Les journaux, Facebook et Champlain

16 février 2017

Lors de la dernière ronde de négociations nationales, le Syndicat de Champlain a innové par son utilisation d’Internet et des réseaux sociaux pour informer et mobiliser ses membres.

Ce virage informationnel et technologique résultait de la mise en application de résolutions adoptées, il y a trois ans, au dernier congrès du Syndicat. Le prochain congrès, à la fin du mois de mars, sera l’occasion d’en faire un bilan détaillé.

Pour alimenter d’ici là notre réflexion, il n’est pas sans intérêt de jeter un oeil sur un rapport récemment publié pour le Forum des politiques publiques du Canada et intitulé « Le miroir éclaté: Nouvelles, démocratie et confiance dans l’ère numérique».

Quand Facebook remplace les journaux

Le rapport constate que le déclin des journaux est inexorable. Au début des années 50, il se vendait plus de journaux chaque jour qu’il y avait de foyers au Canada. Mais, en 1995, au moment où l’accès à Internet est devenu commercialement disponible, le taux de pénétration dans les foyers a chuté en dessous de 50 pour cent. Aujourd’hui, moins d’un foyer sur cinq achète un journal.

Internet a remplacé les journaux comme source principale d’information mais, donnée encore plus révélatrice, Facebook est devenue, pour la majorité de la population, la principale source d’information, loin devant les journaux, la télévision, la radio… et les sites des grands médias.

Ainsi, les sites d’information francophone et anglophone de Radio-Canada, les plus visités au Canada, attirent 15 millions de personnes par MOIS. Facebook compte 17 millions d’utilisateurs actifs au Canada par JOUR !

Les recettes publicitaires sont à l’avenant. Google et Facebook empochent deux dollars sur trois dépensés dans la publicité numérique au Canada.

Le modèle d’affaires des journaux, basé sur la vente de publicités, est plombé, non seulement par Google et Facebook, mais aussi par la perte des « petites annonces » au profit de sites comme eBay, Craigslist, Kijiji.

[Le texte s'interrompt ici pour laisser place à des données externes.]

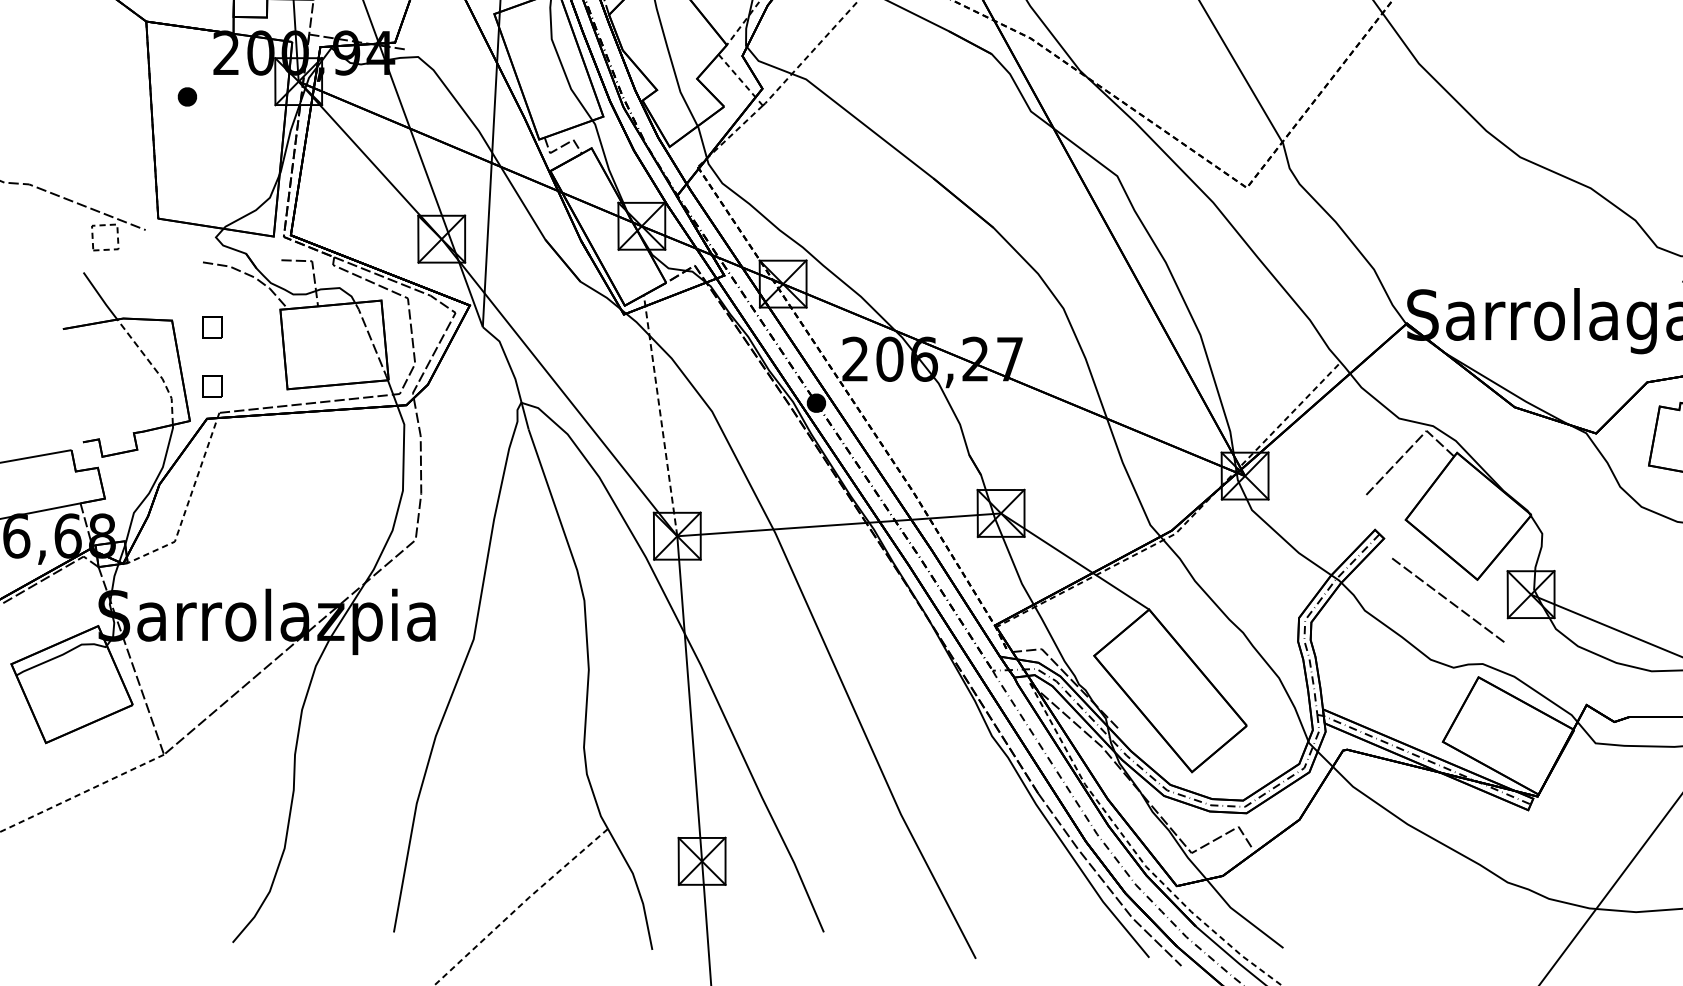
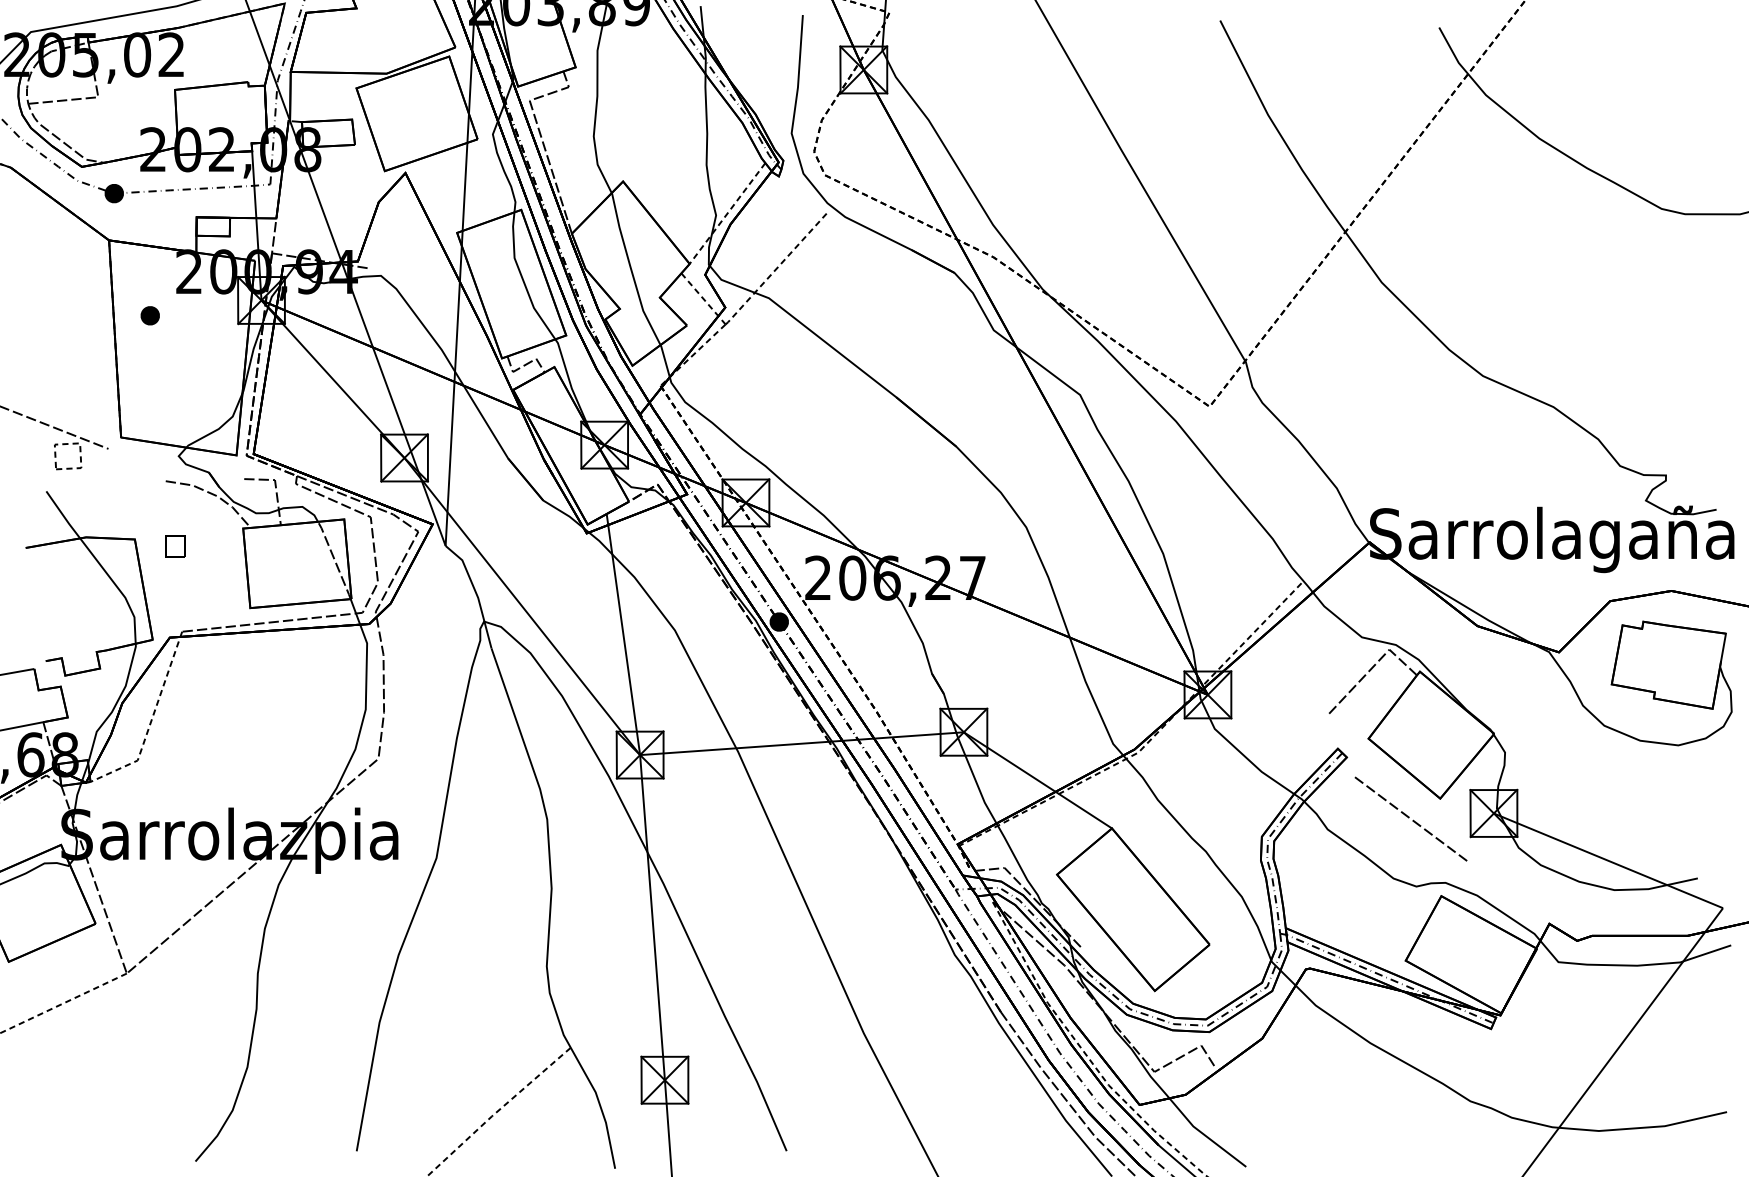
line: (155, 369) -> (118, 588), dashed -> solid
part: (212, 386) -> (175, 605), removed
line: (660, 415) -> (623, 634), dashed -> solid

Entre 2000 et 2008, les « petites annonces » ont rapporté aux quotidiens canadiens plus de 800 millions $ par an, avec un record historique de 875 millions $ en 2005, année de lancement de Kijiji au Canada. Dix ans plus tard, en 2015, ce chiffre a chuté à 119 millions $, et va inévitablement atteindre zéro.

Un changement structurel profond

Selon le rapport, le « modèle économique» fondé sur une combinaison vieille de plusieurs siècles, qui alliait un certain type de contenu éditorial à un certain type de communication commerciale, est irrémédiablement cassé. Le déclin des médias d’information traditionnels n’est pas simplement le résultat de leurs piètres performances face à de nouveaux concurrents. L’avènement des réseaux d’accès informatisé dans la communication sociale relève d’un phénomène tout autre et constitue un changement structurel profond.

De Twitter à YouTube en passant par Instagram et Wattpad, le XXIe siècle est un vivier d’expression personnelle. La Toile a conféré le pouvoir de s’adresser au public à toute personne intéressée par les questions politiques, sociales, culturelles et commerciales, ou simplement à toute personne prenant plaisir à rendre compte des divers moments de la vie quotidienne.

Désormais, les groupes d’intérêt se fondent et se mobilisent selon des modalités auparavant impossibles.

Bien entendu, cette profusion d’échanges sur la Toile ne peut pas remplacer les 12 000 postes de journalistes perdus au cours des dernières décennies dans les médias traditionnels.

Donald Trump avait beau déclarer en 2014 que la possession d’un compte Twitter « c’est comme si on possède le New York Times, sans les pertes », il n’y a pas de comparaison possible entre la qualité de l’information provenant du compte Twitter du président et celle du prestigieux journal new-yorkais.

Une autre source d’inquiétude est la déclaration d’Adam Mosseri, vice-président du fil d’actualités de Facebook. Lorsque Facebook a ajusté son algorithme en juin dernier pour augmenter son avance sur les médias traditionnels, il a déclaré :

« Notre activité ne consiste pas à sélectionner les thématiques auxquelles le monde doit s’intéresser. Notre activité consiste à connecter les personnes et les idées, et à fournir aux gens les histoires qui correspondent à leurs attentes. Nous faisons cela aussi parce que c’est bon pour notre chiffre d’affaires ».

Le rapport fait différentes recommandations au gouvernement pour renforcer la durabilité économique des médias d’information et promouvoir le journalisme. Un objectif que nous partageons.

Cependant, déjà, au niveau du Syndicat de Champlain, nous devons profiter des possibilités extraordinaires qu’offrent les réseaux sociaux pour bien informer nos membres, dialoguer avec eux, et développer notre organisation.